◆ **Page text**:
** Start **
W3C has a formal Recommendation in this space: Metadata Vocabulary for Tabular Data that encodes the Model for Tabular Data and Metadata on the Web. The work was originally inspired and subsequently led by Jeni T with Dan Brickley as co-chair. Jeremy Tandy (Met Office) was a key WG member too.
The WG looked at tabular data in the wild (all its use cases come with real examples) and handled awkward realities like multiple lines of headings, right to left tables and non-ascii characters. It uses the Web to link the metadata definitions that, like Table Schema, are defined in JSON. The metadata can be embedded in the CSV/TSV, at a well-known location, or linked from the CSV directly. You can override defined metadata file with one of your own. All this, of course, makes the metadata definitions reusable - handy for regularly published datasets, for example. The combination of CVS/TSV and the metadata file means that you can use the data directly or transform it programmatically into JSON or RDF. The standards supports URI templating out of the box but it also has extension points for extra rules so that you can use it as the basis for something like Open Refine that would, for example, transform dates into a standard format, or either of UK|United Kingdom into a regular form.
** End **
(Items listed in a dataset)
** Start **
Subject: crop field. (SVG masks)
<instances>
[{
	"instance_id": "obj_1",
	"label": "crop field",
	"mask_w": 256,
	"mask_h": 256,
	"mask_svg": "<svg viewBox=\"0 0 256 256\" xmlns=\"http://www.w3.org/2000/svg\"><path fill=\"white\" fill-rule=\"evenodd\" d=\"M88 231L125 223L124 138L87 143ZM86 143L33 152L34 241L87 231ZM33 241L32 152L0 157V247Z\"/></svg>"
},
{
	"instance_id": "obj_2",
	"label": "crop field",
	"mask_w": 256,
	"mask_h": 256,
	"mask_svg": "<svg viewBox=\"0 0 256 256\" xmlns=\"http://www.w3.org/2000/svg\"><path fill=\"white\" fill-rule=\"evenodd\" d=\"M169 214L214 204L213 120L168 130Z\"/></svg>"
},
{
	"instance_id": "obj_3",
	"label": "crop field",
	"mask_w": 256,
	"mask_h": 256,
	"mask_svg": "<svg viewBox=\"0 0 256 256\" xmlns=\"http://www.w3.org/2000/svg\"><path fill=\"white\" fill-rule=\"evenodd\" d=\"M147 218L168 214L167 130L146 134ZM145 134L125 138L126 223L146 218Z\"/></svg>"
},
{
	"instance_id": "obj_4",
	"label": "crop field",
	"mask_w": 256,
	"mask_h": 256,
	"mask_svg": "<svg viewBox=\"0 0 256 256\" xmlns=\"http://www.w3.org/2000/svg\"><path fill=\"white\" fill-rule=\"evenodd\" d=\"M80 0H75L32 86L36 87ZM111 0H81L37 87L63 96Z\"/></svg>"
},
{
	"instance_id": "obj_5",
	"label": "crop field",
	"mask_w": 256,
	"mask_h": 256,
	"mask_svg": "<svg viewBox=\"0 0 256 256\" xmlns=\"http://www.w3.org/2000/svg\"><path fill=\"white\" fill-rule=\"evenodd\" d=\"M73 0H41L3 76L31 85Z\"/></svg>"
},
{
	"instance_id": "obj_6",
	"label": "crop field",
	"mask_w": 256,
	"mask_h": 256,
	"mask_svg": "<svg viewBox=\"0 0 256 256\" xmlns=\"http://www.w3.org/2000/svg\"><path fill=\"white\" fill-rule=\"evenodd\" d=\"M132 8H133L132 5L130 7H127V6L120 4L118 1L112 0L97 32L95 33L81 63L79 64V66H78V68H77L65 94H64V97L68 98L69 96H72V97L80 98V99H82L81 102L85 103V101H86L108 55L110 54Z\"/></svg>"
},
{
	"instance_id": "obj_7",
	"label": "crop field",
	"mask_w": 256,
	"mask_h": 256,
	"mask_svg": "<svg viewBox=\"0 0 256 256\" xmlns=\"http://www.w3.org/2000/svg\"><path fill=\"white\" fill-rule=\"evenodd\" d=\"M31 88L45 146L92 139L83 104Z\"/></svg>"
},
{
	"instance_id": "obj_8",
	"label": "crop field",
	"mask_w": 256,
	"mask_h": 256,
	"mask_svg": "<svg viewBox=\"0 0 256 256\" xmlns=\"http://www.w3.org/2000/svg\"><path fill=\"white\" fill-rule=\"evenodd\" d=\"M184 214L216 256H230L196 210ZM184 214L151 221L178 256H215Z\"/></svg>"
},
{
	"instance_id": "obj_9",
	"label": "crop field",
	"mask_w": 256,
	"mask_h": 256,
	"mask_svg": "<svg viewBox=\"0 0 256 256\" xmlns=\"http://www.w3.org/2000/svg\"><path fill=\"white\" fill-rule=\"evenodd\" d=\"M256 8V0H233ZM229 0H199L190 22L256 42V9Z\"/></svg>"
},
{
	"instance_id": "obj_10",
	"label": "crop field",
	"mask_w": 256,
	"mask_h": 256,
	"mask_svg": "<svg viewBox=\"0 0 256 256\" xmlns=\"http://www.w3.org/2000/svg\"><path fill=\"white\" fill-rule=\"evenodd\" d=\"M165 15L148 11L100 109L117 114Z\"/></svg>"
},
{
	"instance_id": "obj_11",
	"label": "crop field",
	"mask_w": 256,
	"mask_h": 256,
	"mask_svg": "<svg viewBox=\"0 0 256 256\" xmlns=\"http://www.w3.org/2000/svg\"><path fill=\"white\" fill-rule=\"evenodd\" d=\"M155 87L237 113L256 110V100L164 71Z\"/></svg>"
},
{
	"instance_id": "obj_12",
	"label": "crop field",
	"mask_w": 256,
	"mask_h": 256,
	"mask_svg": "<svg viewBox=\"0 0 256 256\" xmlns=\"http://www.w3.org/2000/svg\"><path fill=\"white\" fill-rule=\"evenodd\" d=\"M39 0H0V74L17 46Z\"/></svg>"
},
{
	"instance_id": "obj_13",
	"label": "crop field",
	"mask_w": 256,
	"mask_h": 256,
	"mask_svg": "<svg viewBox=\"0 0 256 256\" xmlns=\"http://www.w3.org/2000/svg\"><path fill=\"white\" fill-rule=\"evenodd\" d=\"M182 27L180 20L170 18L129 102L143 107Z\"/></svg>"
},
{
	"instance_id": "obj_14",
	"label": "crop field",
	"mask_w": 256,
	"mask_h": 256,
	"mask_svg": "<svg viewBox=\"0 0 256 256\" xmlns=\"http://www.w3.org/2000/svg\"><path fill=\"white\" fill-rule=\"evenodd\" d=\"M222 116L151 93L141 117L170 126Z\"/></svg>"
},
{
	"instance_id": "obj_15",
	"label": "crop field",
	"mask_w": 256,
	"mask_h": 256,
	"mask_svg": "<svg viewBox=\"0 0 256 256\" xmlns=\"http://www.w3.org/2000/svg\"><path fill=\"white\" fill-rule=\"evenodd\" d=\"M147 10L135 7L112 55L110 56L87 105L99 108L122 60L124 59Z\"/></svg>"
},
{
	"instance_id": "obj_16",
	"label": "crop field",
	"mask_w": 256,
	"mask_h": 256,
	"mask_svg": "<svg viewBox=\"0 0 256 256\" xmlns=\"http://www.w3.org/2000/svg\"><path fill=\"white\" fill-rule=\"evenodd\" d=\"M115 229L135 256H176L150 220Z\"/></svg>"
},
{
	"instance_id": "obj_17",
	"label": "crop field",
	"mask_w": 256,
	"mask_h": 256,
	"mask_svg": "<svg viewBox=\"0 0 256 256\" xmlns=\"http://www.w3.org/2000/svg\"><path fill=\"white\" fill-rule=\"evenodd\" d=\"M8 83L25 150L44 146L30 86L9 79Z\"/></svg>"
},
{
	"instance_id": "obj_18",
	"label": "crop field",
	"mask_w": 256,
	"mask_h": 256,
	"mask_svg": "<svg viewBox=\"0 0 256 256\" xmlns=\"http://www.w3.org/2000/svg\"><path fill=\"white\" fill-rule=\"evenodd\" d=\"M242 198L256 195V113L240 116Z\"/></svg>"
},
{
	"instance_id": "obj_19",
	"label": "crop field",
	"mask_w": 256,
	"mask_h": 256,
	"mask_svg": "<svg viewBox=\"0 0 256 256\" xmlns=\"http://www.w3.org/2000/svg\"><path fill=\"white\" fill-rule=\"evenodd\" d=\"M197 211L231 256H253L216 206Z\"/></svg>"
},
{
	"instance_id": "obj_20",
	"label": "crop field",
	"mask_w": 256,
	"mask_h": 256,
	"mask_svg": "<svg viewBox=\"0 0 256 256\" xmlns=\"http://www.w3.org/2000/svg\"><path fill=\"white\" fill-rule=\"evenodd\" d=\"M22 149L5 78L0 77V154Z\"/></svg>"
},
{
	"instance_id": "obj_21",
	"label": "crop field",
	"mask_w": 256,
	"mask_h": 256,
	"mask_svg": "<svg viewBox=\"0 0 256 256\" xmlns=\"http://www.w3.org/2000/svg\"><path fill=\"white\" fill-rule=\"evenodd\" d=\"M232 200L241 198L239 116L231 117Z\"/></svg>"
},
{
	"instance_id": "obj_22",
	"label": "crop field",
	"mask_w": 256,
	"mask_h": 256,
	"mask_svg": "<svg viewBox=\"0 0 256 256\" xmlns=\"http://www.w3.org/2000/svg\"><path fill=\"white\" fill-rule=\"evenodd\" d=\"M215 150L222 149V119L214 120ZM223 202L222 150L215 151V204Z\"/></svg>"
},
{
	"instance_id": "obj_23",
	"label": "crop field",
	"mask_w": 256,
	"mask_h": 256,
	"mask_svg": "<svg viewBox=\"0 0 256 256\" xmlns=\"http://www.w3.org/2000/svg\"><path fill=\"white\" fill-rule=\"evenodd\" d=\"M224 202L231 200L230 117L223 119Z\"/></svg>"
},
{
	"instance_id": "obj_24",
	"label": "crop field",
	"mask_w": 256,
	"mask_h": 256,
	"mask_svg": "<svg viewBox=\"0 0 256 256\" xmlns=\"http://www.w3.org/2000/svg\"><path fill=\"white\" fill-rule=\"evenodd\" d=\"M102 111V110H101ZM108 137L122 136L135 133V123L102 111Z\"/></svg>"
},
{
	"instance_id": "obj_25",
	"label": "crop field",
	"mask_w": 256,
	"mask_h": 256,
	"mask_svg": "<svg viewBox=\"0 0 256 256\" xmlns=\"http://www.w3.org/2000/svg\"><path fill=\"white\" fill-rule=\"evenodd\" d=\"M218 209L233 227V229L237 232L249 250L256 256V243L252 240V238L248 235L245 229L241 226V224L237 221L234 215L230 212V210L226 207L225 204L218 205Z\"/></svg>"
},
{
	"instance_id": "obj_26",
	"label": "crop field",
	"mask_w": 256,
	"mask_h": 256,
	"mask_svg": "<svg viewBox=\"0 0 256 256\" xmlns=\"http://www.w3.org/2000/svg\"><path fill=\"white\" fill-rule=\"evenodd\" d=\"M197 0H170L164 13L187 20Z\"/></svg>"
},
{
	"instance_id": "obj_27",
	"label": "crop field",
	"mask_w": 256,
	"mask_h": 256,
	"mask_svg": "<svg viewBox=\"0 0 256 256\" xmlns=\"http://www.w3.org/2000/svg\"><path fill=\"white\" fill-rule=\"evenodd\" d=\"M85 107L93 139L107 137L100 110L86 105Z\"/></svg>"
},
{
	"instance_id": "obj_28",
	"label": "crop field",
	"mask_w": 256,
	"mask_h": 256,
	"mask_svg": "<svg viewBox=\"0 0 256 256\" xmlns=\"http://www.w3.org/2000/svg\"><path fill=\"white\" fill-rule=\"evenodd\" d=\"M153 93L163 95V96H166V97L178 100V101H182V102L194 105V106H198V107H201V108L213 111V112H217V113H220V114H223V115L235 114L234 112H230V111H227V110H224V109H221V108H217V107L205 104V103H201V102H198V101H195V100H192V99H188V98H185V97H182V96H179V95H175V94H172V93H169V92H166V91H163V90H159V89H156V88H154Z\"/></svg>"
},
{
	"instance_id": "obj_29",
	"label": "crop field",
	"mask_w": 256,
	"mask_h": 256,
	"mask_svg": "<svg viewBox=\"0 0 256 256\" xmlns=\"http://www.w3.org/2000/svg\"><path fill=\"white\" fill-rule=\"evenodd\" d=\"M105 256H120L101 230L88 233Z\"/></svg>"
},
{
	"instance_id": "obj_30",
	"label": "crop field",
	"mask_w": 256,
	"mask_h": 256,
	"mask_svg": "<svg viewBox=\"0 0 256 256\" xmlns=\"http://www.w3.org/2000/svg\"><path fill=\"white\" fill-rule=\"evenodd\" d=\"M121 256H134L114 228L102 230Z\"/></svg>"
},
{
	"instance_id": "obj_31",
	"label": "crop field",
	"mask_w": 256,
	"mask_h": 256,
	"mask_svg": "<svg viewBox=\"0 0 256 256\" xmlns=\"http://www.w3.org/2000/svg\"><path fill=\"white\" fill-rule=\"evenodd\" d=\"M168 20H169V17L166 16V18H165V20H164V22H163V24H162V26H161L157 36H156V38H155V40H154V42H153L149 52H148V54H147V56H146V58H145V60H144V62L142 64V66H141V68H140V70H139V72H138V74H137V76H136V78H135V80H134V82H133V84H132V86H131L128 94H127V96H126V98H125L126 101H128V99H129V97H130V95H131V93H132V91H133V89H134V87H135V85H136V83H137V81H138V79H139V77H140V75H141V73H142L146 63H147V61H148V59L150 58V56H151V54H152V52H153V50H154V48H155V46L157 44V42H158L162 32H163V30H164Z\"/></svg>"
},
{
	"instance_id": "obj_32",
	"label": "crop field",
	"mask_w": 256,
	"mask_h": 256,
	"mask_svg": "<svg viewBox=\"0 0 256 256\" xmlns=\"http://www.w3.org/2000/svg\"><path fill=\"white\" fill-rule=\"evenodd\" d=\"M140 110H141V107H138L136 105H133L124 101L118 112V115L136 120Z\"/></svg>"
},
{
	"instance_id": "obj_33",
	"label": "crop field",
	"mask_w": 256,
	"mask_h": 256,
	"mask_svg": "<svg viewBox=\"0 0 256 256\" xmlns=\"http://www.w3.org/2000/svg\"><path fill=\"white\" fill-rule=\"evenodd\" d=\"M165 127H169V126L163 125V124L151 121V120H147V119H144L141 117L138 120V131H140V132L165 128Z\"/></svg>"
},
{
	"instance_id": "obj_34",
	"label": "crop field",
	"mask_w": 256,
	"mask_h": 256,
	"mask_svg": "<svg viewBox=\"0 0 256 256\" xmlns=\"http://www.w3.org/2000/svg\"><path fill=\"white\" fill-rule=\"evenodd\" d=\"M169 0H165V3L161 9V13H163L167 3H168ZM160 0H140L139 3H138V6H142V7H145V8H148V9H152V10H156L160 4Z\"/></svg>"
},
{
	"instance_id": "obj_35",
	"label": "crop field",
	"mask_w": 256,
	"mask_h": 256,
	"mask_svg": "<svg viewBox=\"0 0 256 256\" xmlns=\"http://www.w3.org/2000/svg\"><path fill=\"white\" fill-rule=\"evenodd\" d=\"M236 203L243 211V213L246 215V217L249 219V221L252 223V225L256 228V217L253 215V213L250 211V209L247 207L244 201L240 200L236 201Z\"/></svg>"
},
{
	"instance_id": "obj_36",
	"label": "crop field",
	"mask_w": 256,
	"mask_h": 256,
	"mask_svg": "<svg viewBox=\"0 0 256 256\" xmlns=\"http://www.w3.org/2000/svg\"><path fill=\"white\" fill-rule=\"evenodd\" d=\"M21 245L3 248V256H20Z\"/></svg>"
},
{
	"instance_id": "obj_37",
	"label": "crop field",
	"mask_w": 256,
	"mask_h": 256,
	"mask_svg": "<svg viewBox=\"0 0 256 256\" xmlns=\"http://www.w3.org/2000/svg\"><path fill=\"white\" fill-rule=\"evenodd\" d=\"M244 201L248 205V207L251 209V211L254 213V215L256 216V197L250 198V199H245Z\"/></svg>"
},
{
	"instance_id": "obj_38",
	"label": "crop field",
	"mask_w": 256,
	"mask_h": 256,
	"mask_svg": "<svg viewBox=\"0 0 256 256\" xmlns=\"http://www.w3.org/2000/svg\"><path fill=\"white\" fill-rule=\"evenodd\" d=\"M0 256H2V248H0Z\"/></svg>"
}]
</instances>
** End **
◆ **Task to carry out**: According to the text on tabular data metadata, in what three ways can the metadata be provided alongside a CSV file?

◆ **Exercise solution**: It can be embedded in the CSV/TSV, placed at a well-known location, or linked from the CSV directly.